Il ritorno di Ariano Geta, Andrea Arcani e la “3A Investigazioni”
di Marcella Onnis
Ariano Geta è tornato e non è solo: con lui c’è uno dei suoi personaggi più amati. Sì, sto proprio parlando di Andrea Arcani, titolare della “3A Investigazioni”. Non era scontato che ci sarebbe stata per lui una nuova avventura, visto che il suo creatore non è certo prevedibile, come ogni geniaccio e autore non mainstream che si rispetti. Dunque, la sorpresa dei suoi estimatori per questo ritorno è stata grande, anche perché stavolta lo scapestrato Andrea non ci viene presentato in una serie di brevi avventure come nel primo volume, “3A investigazioni”, ma è protagonista di un’unica, più lunga, avventura: “3A investigazioni – Indagine a Rocca Vertunno”.
A chi non conosce ancora questo personaggio consiglio di leggere i due volumi nell’ordine di pubblicazione e di prepararsi psicologicamente ad amare e odiare il Nostro perché Andrea Arcani «[…] non ama dire cazzate. Preferisce farle.» Tuttavia, tra una cazzata e l’altra, riesce pure a fare qualcosa di buono e persino a risolvere – magari suo malgrado o a sua insaputa – qualche indagine. Va così anche stavolta? Se volete saperlo, acquistate e leggete questo libro! Io vi anticipo solo che questo breve romanzo regala una serie di colpi di scena che rendono imprevedibili o verosimili anche alcuni eventi che inizialmente possono apparire scontati o implausibili. Mi sbilancio giusto un po’ nel definire l’epilogo molto all’italiana e molto all’Andrea Arcani (se poi questi due concetti siano sinonimi o contrari, non saprei dirlo: vedrete voi).

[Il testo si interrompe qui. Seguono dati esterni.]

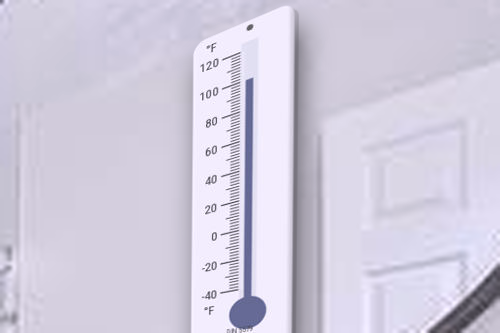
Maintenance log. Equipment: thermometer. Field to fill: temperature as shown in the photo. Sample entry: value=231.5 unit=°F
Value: value=100 unit=°F
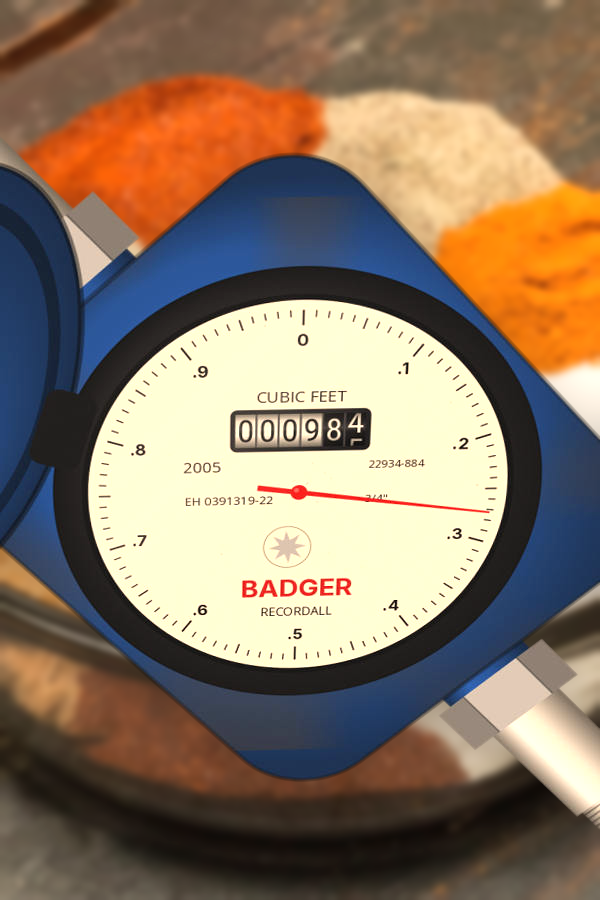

Consapevole che «La vita è così: dolce e amaro che si mescolano costantemente, come lo zucchero e il caffè», anche stavolta Ariano Geta ha saputo fondere umorismo, malinconia e sdegno civile, divertendoci e facendoci riflettere a un tempo. E, ancora una volta, in bocca e in testa ai suoi personaggi e al narratore ha posto considerazioni che – siano da lui e dal lettore condivisi o no – comunque danno sempre da pensare. Cito, ad esempio, questo passaggio: «[…] i soliti veleni italiani in base ai quali tutti dovrebbero adeguarsi a un’aurea mediocritas e non apparire mai più bravi e più capaci degli altri: ogni cosa dovrebbe restare ferma e immobile in secula seculorum». Sarebbe poi da miopi tacciare di qualunquismo o pusillanimità la convinzione che «[…] denunciare i soprusi del potere e mettersi contro i suoi manutengoli è sempre una partita persa, una sconfitta che magari non avviene sul campo ma lo diventa DOPO, grazie alle squalifiche a tavolino» e che «è una regola nazionale: opporsi all’establishment non serve a nulla, si trasforma inevitabilmente in una perdita di tempo».
Non pensiate, però, che questo libro sia un inno al disfattismo o alla rassegnazione: avendo affermato che «[…] è universalmente noto che il pensiero negativo genera altra negatività […]», coerentemente l’autore ci offre anche considerazioni sempre critiche ma più positive su cui meditare, come l’idea che «Se si costruisce qualcosa di nuovo, di imponente, il rischio del ridicolo c’è sempre. Ma se non si costruisce nulla e ci si limita a conservare l’esistente, è la paralisi.»
Allora, siete pronti per seguire Ariano Geta e Andrea Arcani in questa nuova avventura?
Grazie per lo spazio dedicatomi, sono felice che il libro sia piaciuto.
Spazio meritato, anche perché con te il gradimento è assicurato!